Und deshalb: „Ich bin gewiss, das nichts und niemand uns trennen kann von der Liebe Gottes, die in Christus Jesus ist.“ Warum? Warum ist Paulus sich da so gewiss, so sicher? Was lässt ihn mutig weiter gehen, von Jahr zu Jahr?
Und da müssen wir wieder bei der Krippe in Stall zu Bethlehem anfangen. Gott wird Mensch feierten wir an Weihnachten. Und er will uns Menschen nicht uns selbst überlassen. Sonst wären wir wirklich von allen guten Geistern verlassen. Gott verschont seinen Sohn nicht, einer von uns Menschen zu werden. Einer von den Christenmenschen in Syrien, im Irak, in Ägypten oder anderswo auf der Welt. Ja, und wir müssen das wirklich so verstehen lernen, einer von den Jesiden, Kurden, Schiiten, Sunniten oder einer anderen Menschengemeinschaft. Gott wird Mensch und nimmt das Menschenschicksal der Geschundenen, Verfolgten und Gemordeten auf sich.
Und jetzt dürfen wir mit Paulus der ganzen Heilsgeschichte folgen, die er kurz und knapp hier im Römerbrief entfaltet: von Weihnachten über Karfreitag, „er hat ihn für uns alle dahingegeben“; „der gestorben ist“, zum Ostertag Jesu: „der auch auferweckt ist“; und bis zu seiner Himmelfahrt: „der zur rechten Gottes ist“. Und: und das ist das Ziel der Heilsgeschichte, wie Paulus sie hier anführt: „der uns vertritt“. Der für das Leben eintritt vor Gott. Dafür, dass es anders werden kann. Dafür, dass Menschen sich ändern können. Dafür, dass sie loswerden können, was sie belastet. Dafür, dass sie ihre Schuld ablegen können am Kreuz. Dafür, dass sie befreit und erlöst neu in die Zukunft gehen können.
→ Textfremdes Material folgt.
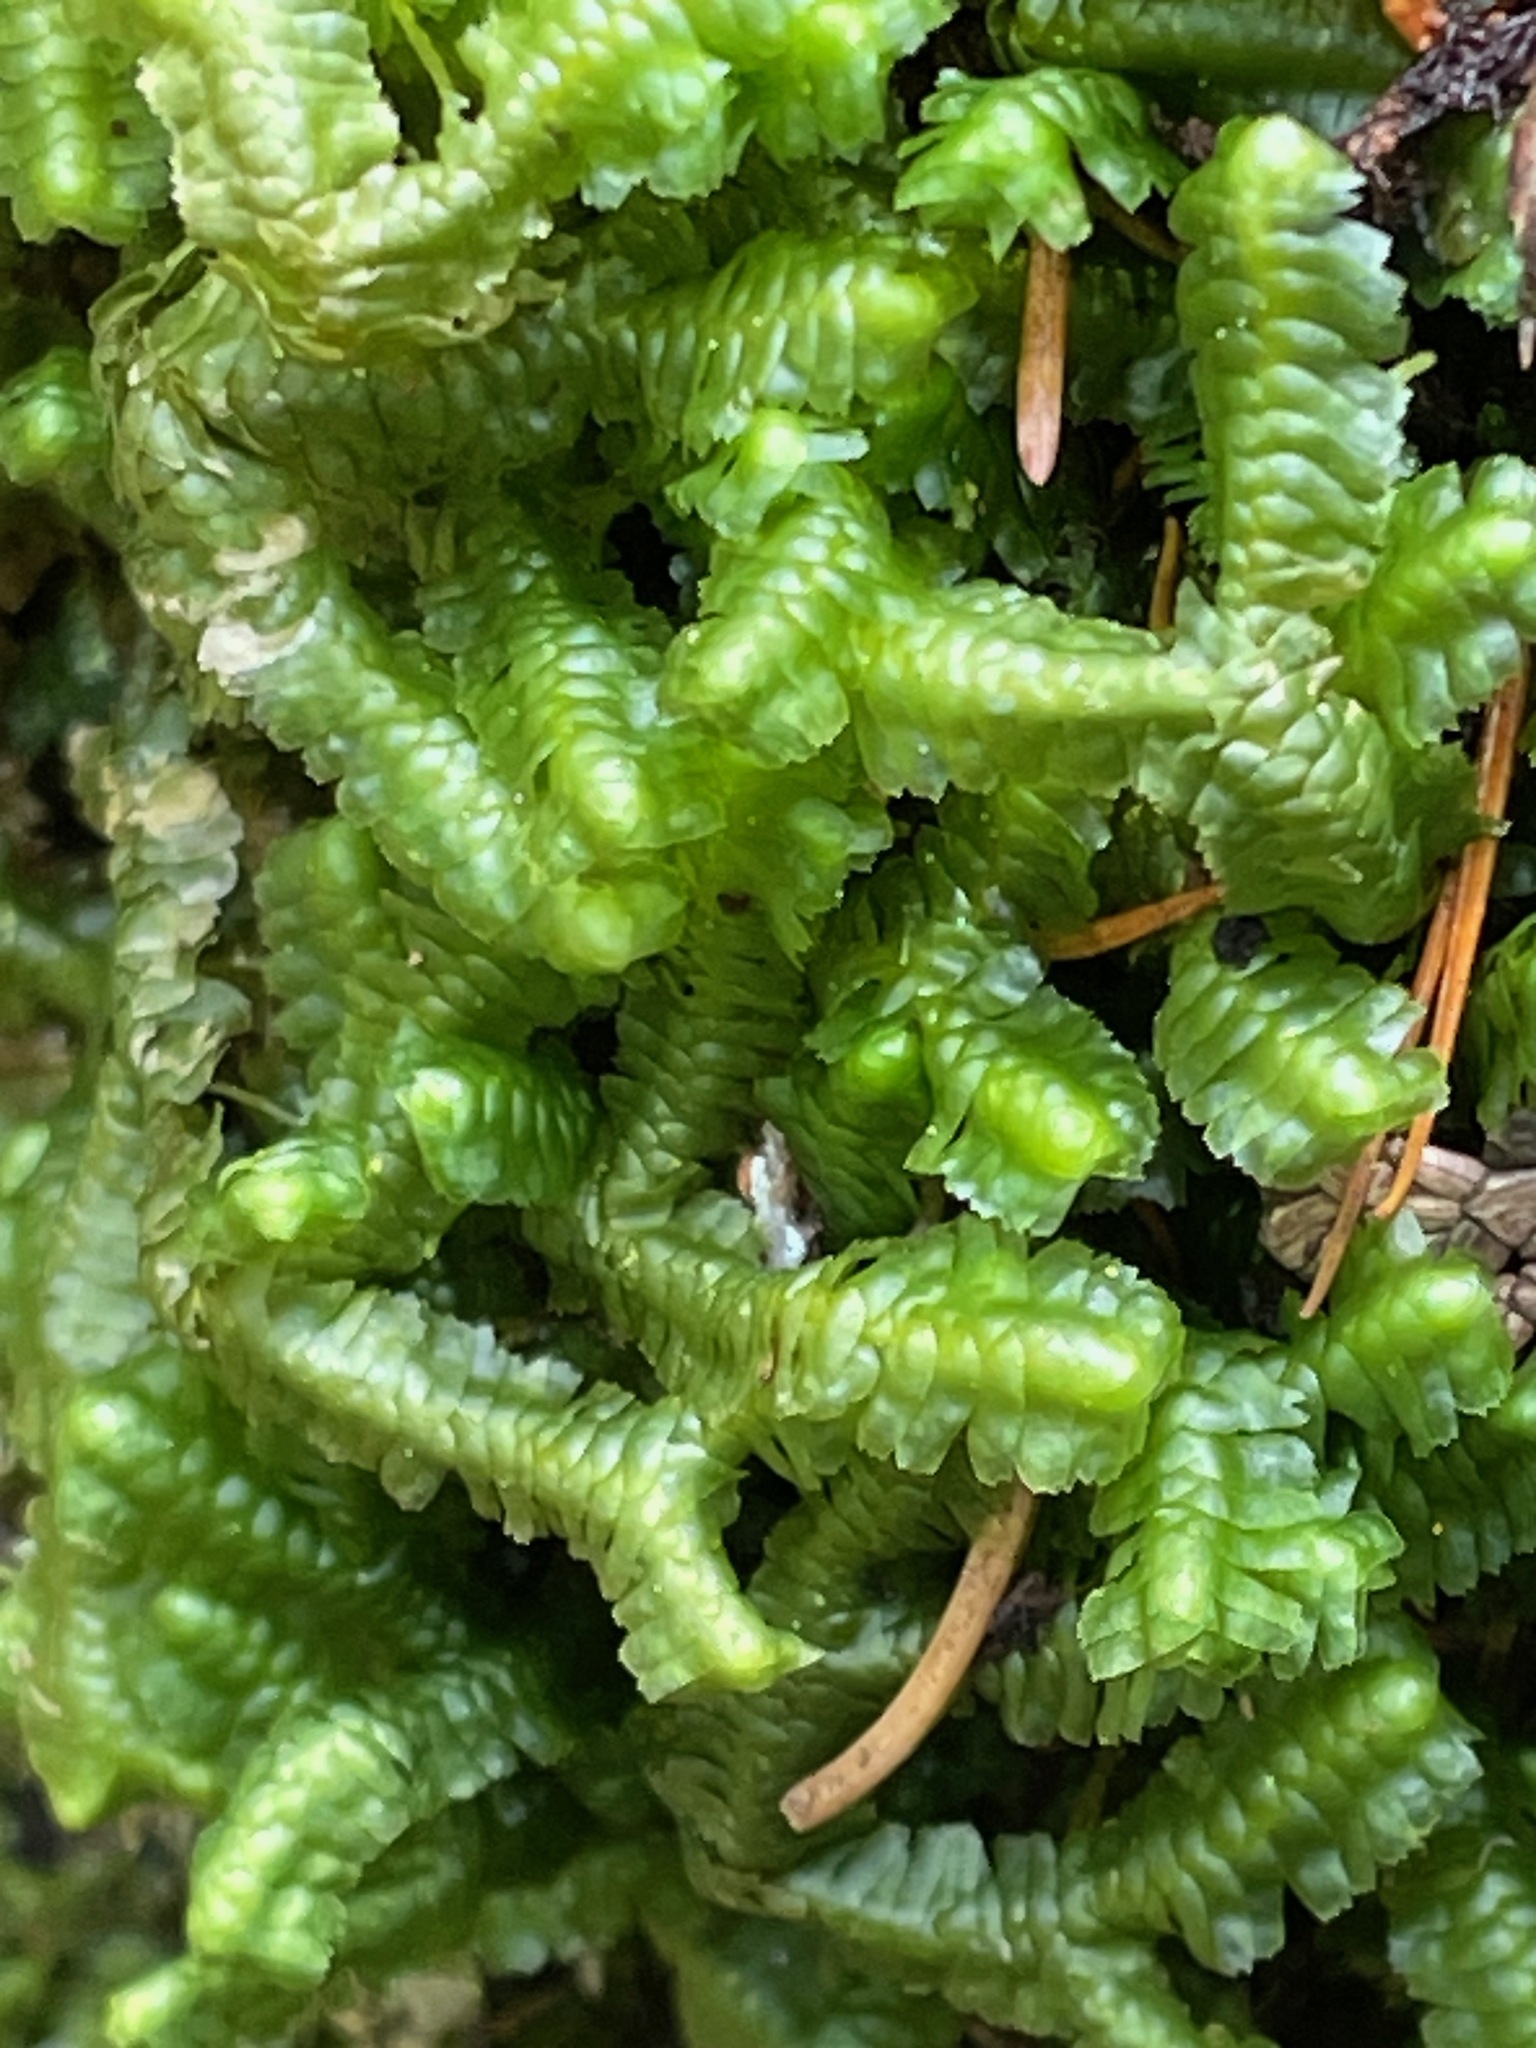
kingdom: Plantae
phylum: Marchantiophyta
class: Jungermanniopsida
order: Jungermanniales
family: Lepidoziaceae
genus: Bazzania
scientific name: Bazzania trilobata
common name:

Ich bin gewiss, da ist sich Paulus sicher; da sollte sich jeder Christenmensch sicher sein, von dieser Liebe Gottes, die in Christus Jesus ist, kann uns nichts und niemand trennen.
Dietrich Bonhoeffer, der von den Deutschen Nationalsozialisten verfolgte und ermordete evangelische Christ, hat diese Gewissheit: „Nichts kann uns trennen von der Liebe Gottes“ in dem eindrücklichen Gedicht so gefasst:
Von guten Mächten treu und still umgeben,
Behütet und getröstet wunderbar,
So will ich diese Tage mit euch leben
Und mit euch gehen in ein neues Jahr.
Noch will das alte unsre Herzen quälen,
Noch drückt uns böser Tage schwere Last.
Ach, Herr, gib unsern aufgeschreckten Seelen
Das Heil, für das du uns geschaffen hast.
Das Jahr 2015, das nun zu Ende geht, mag ein Jahr voller Verunsicherungen gewesen sein. Trotzdem: 2015 galt, was auch für 2016 gilt: Nichts und niemand kann uns trennen von der Liebe Gottes. Amen.